The Smurfs showed up on AGT last night, and judges Piers Morgan, Sharon Osbourne and Howie Mandel, plus host Nick Cannon, had to pretend to interact with little blue CGI figures in order to promote their new movie. See the above video if you want to see the whole clustersmurf unfold.

The look of pained pretend surprise on Cannon’s face as he announces, “Hey! It’s the Smurfs!” tells you all you need to know; you can practically hear him thinking of his paycheck and telling himself that soon this smurfmare will all be over.

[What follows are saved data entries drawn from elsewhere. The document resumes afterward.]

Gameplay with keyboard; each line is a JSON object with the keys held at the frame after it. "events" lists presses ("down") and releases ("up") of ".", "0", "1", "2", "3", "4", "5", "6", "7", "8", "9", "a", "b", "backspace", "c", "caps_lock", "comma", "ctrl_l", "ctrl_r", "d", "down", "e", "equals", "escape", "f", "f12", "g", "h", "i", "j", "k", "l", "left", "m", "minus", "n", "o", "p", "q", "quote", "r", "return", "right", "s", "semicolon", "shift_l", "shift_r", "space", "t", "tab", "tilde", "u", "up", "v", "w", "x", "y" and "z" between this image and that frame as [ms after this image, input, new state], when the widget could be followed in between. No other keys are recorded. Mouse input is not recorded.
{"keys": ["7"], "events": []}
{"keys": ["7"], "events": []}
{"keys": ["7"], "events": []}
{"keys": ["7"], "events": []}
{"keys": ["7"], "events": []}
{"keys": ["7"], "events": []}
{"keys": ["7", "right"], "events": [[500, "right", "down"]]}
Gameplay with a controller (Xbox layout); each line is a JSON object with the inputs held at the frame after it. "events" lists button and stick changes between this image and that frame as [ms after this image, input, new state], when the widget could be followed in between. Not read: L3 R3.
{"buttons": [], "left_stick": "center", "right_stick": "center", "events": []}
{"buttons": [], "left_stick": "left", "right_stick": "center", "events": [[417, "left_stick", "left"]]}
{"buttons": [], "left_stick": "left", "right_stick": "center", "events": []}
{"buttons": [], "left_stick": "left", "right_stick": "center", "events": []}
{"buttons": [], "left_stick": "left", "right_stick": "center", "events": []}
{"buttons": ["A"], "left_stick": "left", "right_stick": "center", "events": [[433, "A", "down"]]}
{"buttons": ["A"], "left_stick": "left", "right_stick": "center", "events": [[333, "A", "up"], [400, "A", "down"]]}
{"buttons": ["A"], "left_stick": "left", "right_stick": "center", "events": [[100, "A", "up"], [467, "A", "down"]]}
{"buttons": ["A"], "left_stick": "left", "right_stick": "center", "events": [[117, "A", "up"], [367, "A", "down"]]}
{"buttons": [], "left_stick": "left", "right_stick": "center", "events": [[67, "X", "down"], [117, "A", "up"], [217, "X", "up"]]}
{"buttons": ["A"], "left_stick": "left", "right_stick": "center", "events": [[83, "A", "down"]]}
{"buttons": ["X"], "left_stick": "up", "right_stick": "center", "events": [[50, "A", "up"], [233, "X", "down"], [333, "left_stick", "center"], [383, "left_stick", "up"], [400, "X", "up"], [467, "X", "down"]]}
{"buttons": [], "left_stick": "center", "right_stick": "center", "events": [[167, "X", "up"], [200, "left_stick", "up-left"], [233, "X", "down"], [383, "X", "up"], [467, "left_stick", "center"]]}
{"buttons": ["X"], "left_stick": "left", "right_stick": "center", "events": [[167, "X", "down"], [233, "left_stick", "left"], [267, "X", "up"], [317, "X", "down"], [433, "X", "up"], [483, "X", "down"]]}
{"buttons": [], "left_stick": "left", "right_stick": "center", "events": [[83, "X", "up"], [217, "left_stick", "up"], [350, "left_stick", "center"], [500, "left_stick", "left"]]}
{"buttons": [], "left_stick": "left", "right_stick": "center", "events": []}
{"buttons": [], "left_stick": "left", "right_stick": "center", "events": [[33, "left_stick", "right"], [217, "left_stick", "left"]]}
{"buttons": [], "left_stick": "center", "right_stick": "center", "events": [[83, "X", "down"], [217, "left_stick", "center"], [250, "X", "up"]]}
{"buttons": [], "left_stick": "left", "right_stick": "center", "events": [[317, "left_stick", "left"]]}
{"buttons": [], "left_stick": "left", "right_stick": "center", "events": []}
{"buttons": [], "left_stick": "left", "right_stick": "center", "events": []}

Meanwhile, the three judges give off a panoply of reactions: Mandel looks like he’s about to collapse laughing, Osbourne moons as if someone just gave birth to a litter of blue angels on the judges’ desk, and Morgan, bless his hammy heart, delivers the line “We’ll be the judges of that, Nick!” like a dramatic line from an Oscar clip reel.

It didn’t end there, though: the Smurfs re-appeared and were referenced throughout the show, most memorably when Mandel cracked, “I think this is the first time the Smurfs have done live television” and pointed to a soft-serve-ice-cream shaped pile of blue, um, smurfxcrement on the judges’ table. I had not thought it was possible to make the Smurfs more painful to watch, but congratulations, AGT: You indeed have got talent.